Note that when you do -mtime <timespec>, the <timespec> checks the age of the file at the time find was started.

Unless you run it in a very small directory tree, find will take several milliseconds (if not seconds or hours) to crawl the directory tree and do a lstat() on every file. So having a precision of shorter than a second doesn't necessarily make a lot of sense.

Also note that not all file systems support time stamps with subsecond granularity.

Having said that, there are a few options.

With the find of many BSDs and the one from schily-tools, you can do:

find . -atime -1s

To find files that have been last accessed less than one second ago (compared to when find was started).

With zsh:

ls -ld -- **/*(Dms-1)

For subsecond granularity, with GNU tools, you can use a reference file whose atime you set with touch:

touch -ad '0.5 seconds ago' ../reference
find . -anewer ../reference

Or with recent versions of perl:

perl -MTime::HiRes=lstat,clock_gettime -MFile::Find -le '
  $start =  clock_gettime(CLOCK_REALTIME) - 0.5;
  find(
    sub {
      my @s = lstat $_;
      print $File::Find::name if @s and $s[8] > $start
    }, ".")'
8

With GNU find, you can use -amin instead of -atime.
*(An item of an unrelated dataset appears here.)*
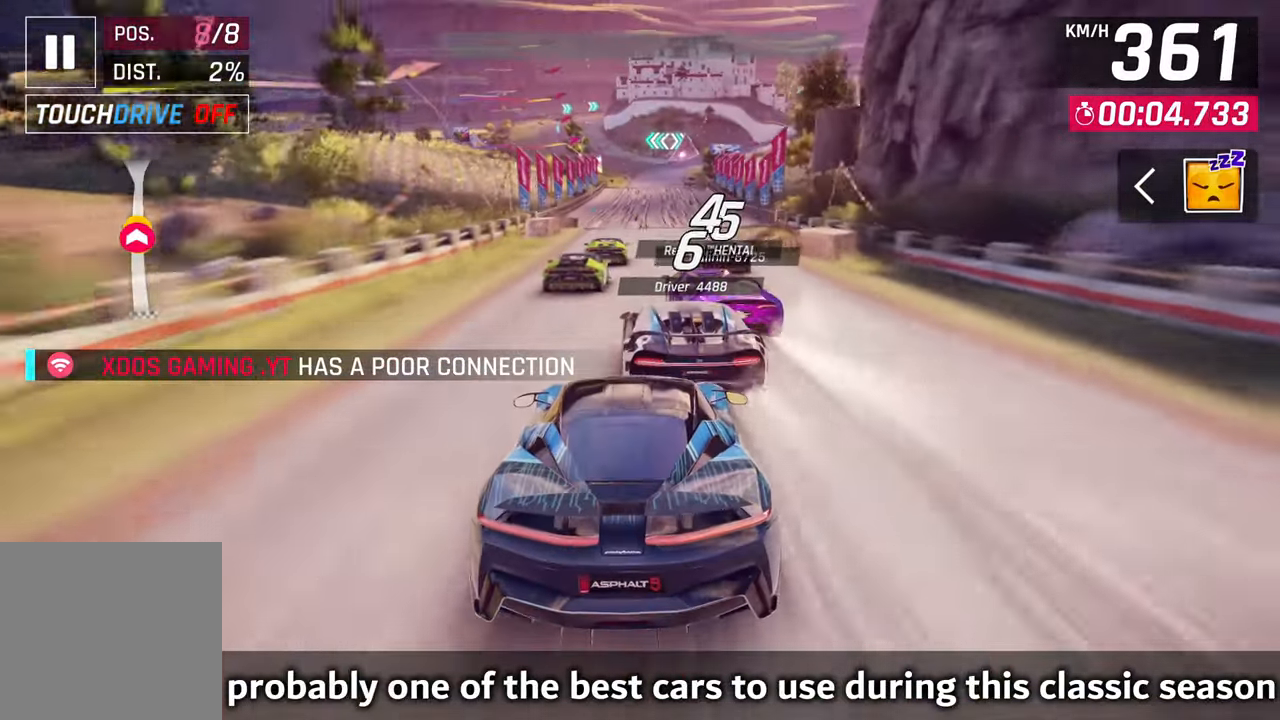
{"buttons": [], "left_stick": "center", "right_stick": "center", "events": []}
As you might guess, it is "File was last accessed n minutes ago."

That said, be aware that most modern systems default to using the relatime option for filesystems, which saves metadata writes by only updating if the file was actually modified since last access or if a threshold (usually 24 hours) has passed.

So, you will probably either want to change that for the filesystem in question, or else look for another approach. incrond is a handy way to set up scripts to fire on filesystem activity without needing to write your own daemon.